Randy Heiland heiland at ncsa.uiuc.edu
Thu Jul 27 13:11:43 EDT 2000


On Jul 27, 12:42pm, Chris Myers wrote:
> Subject: Re: [vtkusers] python reader.GetFileName() seg faults
> Randy,
>
> Re: Python seg faulting with reader.GetFileName()...
>
> >From the trace below, you can see that Python is seg faulting in
> PyString_FromString().  Poking around comp.lang.python, I find that,
> at least as of a few months ago (i.e., in version 1.5.2),
> PyString_FromString applied to a NULL char* pointer will seg fault
> rather than return Py_None, i.e., that one must explicitly check that
> the pointer is not NULL before calling the string conversion function.
>
> I am running Python 1.5.2; you are running 1.6a2.  Perhaps Python
> has changed the behavior of PyString_FromString in 1.6a2, but I haven't
> yet found any explicit mention of that in the 1.6 Change Logs.
>
> I am running a reasonably recent nightly release of VTK (a few weeks
> old), so I doubt that the Python wrapper generation is significantly
> different between your version and mine.  Looking at
> python/vtkUnstructuredGridReaderPython.cxx, I find the following
> fragment:
>
>    if (PyArg_ParseTuple(args, ""))
>    {
> 	if (!error)
>         {
>              temp20 = op->GetFileName();
>              return PyString_FromString(temp20);
>         }
>    }
>
> If you have that file still lying around, you might want to check
> whether the pointer is being checked before the function call,
> but I suspect the difference is in the upgrade to Python.

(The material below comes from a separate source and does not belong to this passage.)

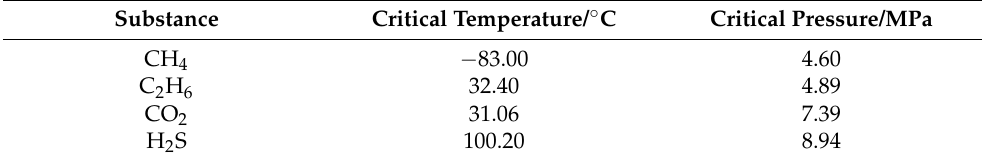
Table 1. Critical data table of common supercritical fluids in carbonate sour gas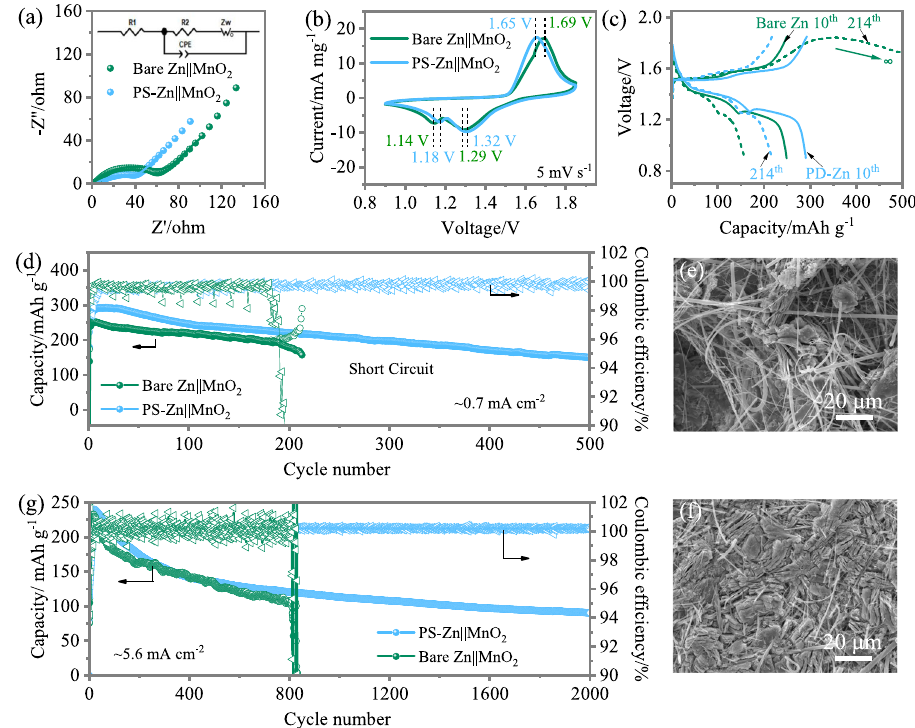
Fig. 6 Electrochemical characterizations of aqueous Zn||MnO 2 coin cells. a , b EIS and CV curves of the fresh PD-Zn||MnO 2 and bare Zn||MnO 2 cells; c , d GCD pro fi les and cycling performance at a speci fi c current of 0.5 A g − 1 with a positive electrode loading mass of 1.4 mg cm − 2 ; e , f ex situ SEM micrograph of the disassembled bare Zn after 214 cycles and PD-Zn after 500 cycles; g . cycling performance of PD-Zn||MnO 2 under a current density of 1 A g − 1 with a positive electrode loading mass of 5.6 mg cm − 2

It's not -- very same code as yours.

>
> At the very least, the VTK wrapper code generation seems insufficient
> for Python 1.5.2.
>
> Can this be easily fixed in VTK?

Actually, I just tried it using:

Python 1.5.2 (#10, Jan  4 2000, 08:17:24) [C] on irix646

and it worked too.  Not sure what 1.5.2 build you were using.  Guess I'd
recommend that you update your Python - which would mean rebuilding VTK :(
Of course, I don't thoroughly understand your predicament.  Why can't you just
set a dummy filename and check for it later?

As David Gobbi has pointed out recently, yes, there are known problems with the
Python wrappers - which you haven't stumbled upon yet.